→ Material provided
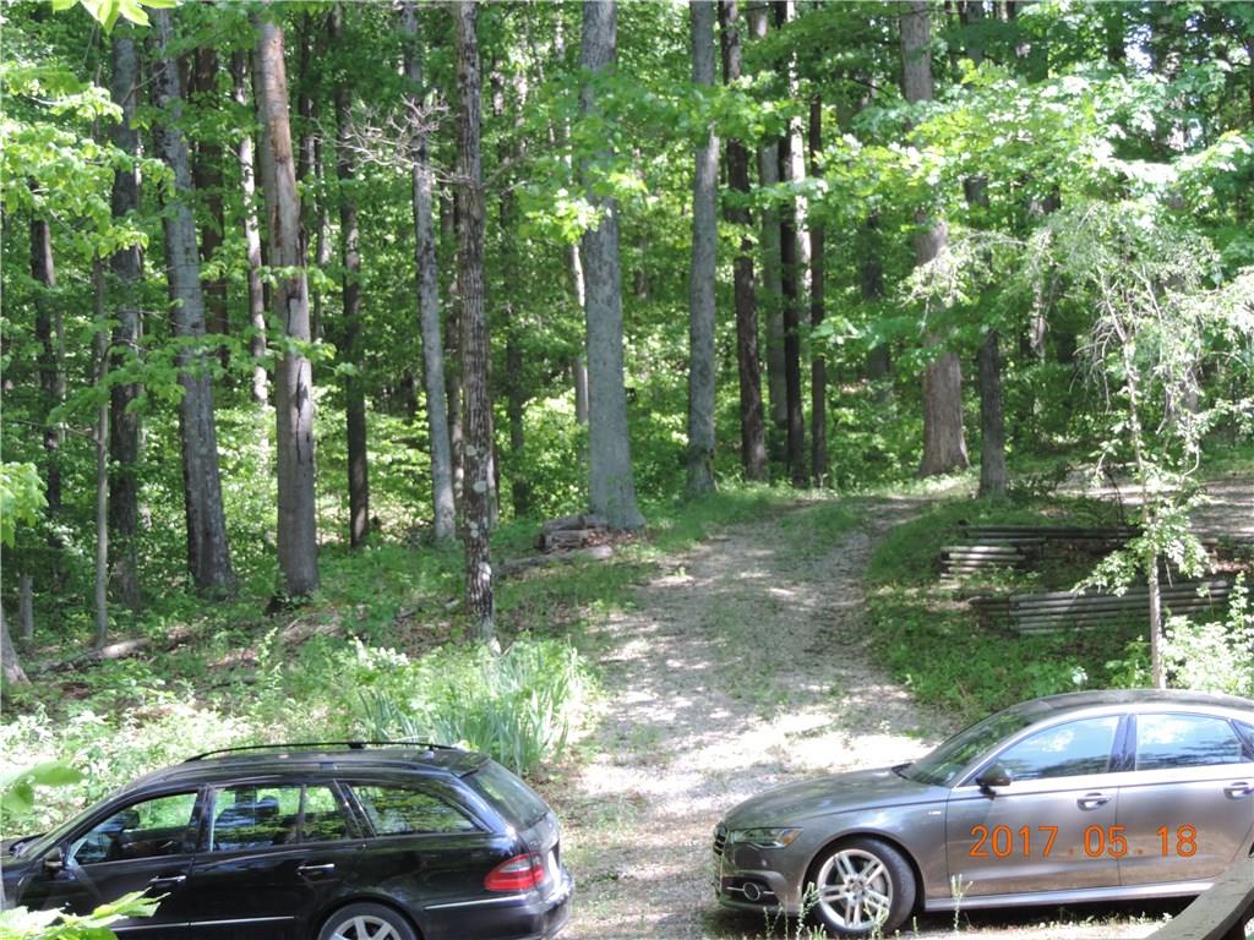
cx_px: 627
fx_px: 3804
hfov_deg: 18.7
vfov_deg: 14.1
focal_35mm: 105
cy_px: 470
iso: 200
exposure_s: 1/100
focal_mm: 18.7
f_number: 4.2
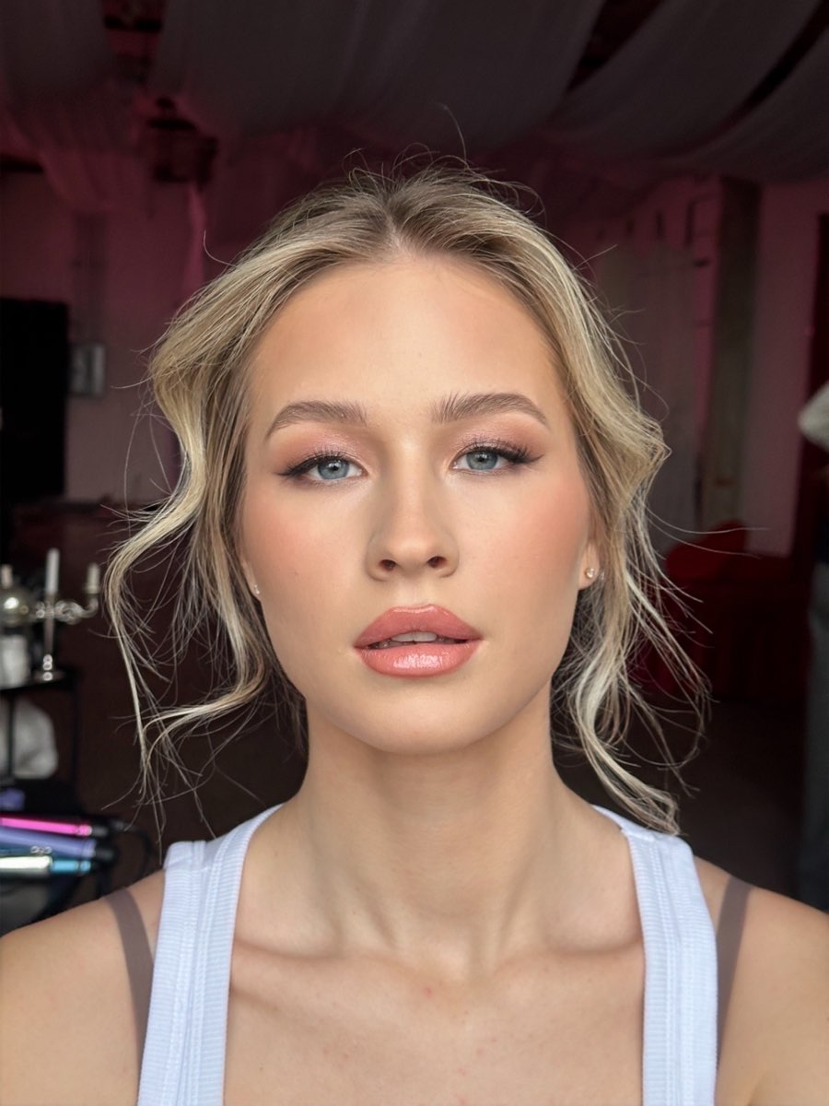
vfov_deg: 39.7
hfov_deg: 30.3
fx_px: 1533
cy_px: 553
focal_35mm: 48
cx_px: 414
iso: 80
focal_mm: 6.86
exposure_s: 1/83
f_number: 1.78
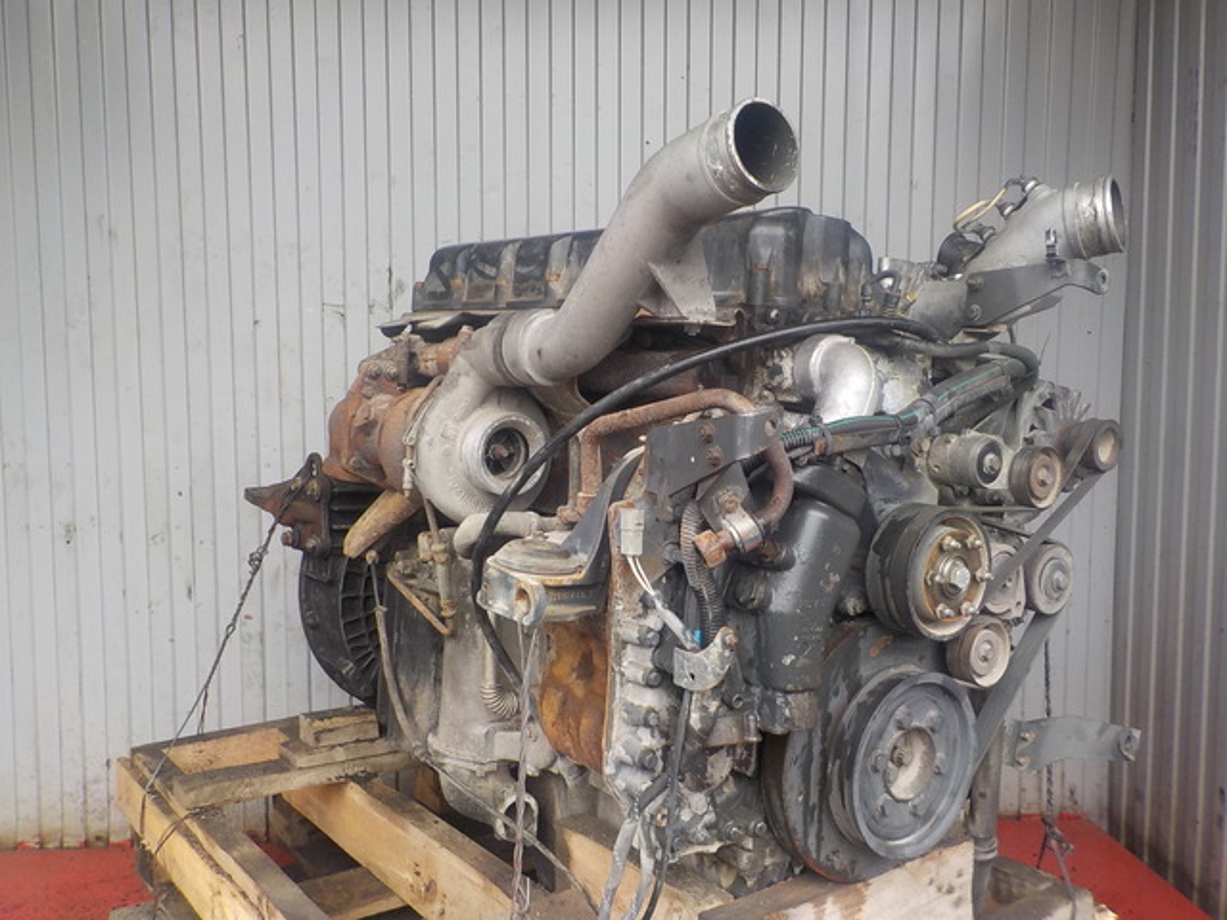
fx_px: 1063
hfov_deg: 60.0
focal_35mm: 30
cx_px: 614
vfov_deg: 46.8
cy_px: 460
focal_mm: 4.1
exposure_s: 1/30
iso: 140
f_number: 3.3
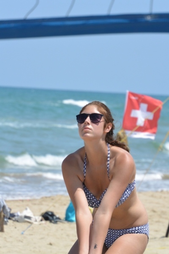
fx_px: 2091
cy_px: 127
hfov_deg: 4.6
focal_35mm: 297
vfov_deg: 6.9
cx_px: 84
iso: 160
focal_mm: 110
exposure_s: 1/800
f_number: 5.6
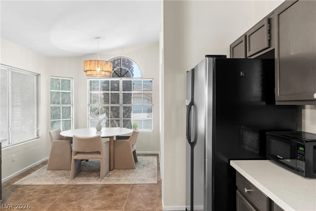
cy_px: 106
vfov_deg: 55.1
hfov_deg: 76.1
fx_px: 202
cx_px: 158
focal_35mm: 23
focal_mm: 23
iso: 400
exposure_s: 1/2.5
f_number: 8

→ Exercise
Please copy exactly the lines from the one containing "fx_px: 2091" through the end of the records above, leaving out every picture.

→ Answer to this problem
fx_px: 2091
cy_px: 127
hfov_deg: 4.6
focal_35mm: 297
vfov_deg: 6.9
cx_px: 84
iso: 160
focal_mm: 110
exposure_s: 1/800
f_number: 5.6
cy_px: 106
vfov_deg: 55.1
hfov_deg: 76.1
fx_px: 202
cx_px: 158
focal_35mm: 23
focal_mm: 23
iso: 400
exposure_s: 1/2.5
f_number: 8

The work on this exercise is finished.